◆ Lesetext ◆
+ + +
# Schöne Gui machen?



## fresh-bob (14. Dez 2007)

HI,
Ich weiss jetzt nun wie man Buttons erstellt mit new JButton.
Ich würde ,aber grafisch ansprechendere Anwendungen schreiben ... wie macht man so Gui's wie bei Winamp `?
mfg
n00ki3


----------



## Prusik (14. Dez 2007)

Hallo fresh-bob

Was willst du konkret? eine Einführung, wie man GUIs macht? oder was? Denn nur ein JButton bringt ja noch keinen Frühling  

Falls du gerne etwas zusammenklickst, kann ich dir NetBeans empfehlen... Jedoch wirklich gute GUIs wie bei Winamp wirst du dort wohl nicht ohne ein paar Zeilen code zu schreiben hinbekommen...

Die Frage stellt sich mir wirklich, was du eigentlich genau wissen willst...


----------



## fresh-bob (15. Dez 2007)

Mit Winamp meinte ich ein Beispiel ,dass keine "Öde" Gui hat.
+ + +
◆ Gegebene Auflistung ◆
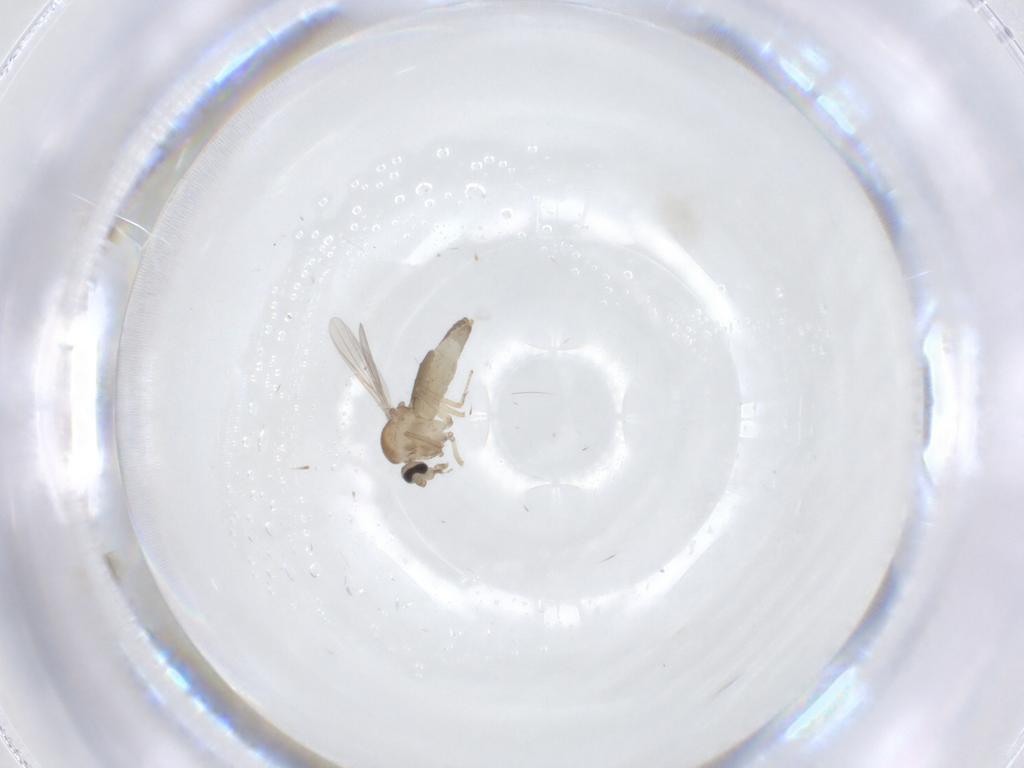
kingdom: Animalia
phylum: Arthropoda
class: Insecta
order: Diptera
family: Ceratopogonidae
+ + +
◆ Aufgabenstellung A ◆
Welches Programm empfiehlt Prusik im Lesetext für alle, die gern etwas zusammenklicken?
◆ Aufgabenstellung B ◆
Schreibe den Abschnitt des Lesetexts, beginnend bei "Was willst du" und endend bei "zu schreiben hinbekommen...", neu und setze dabei "Eclipse" an die Stelle von "NetBeans".

◆ Lösung A ◆
NetBeans

◆ Lösung B ◆
Was willst du konkret? eine Einführung, wie man GUIs macht? oder was? Denn nur ein JButton bringt ja noch keinen Frühling  

Falls du gerne etwas zusammenklickst, kann ich dir Eclipse empfehlen... Jedoch wirklich gute GUIs wie bei Winamp wirst du dort wohl nicht ohne ein paar Zeilen code zu schreiben hinbekommen...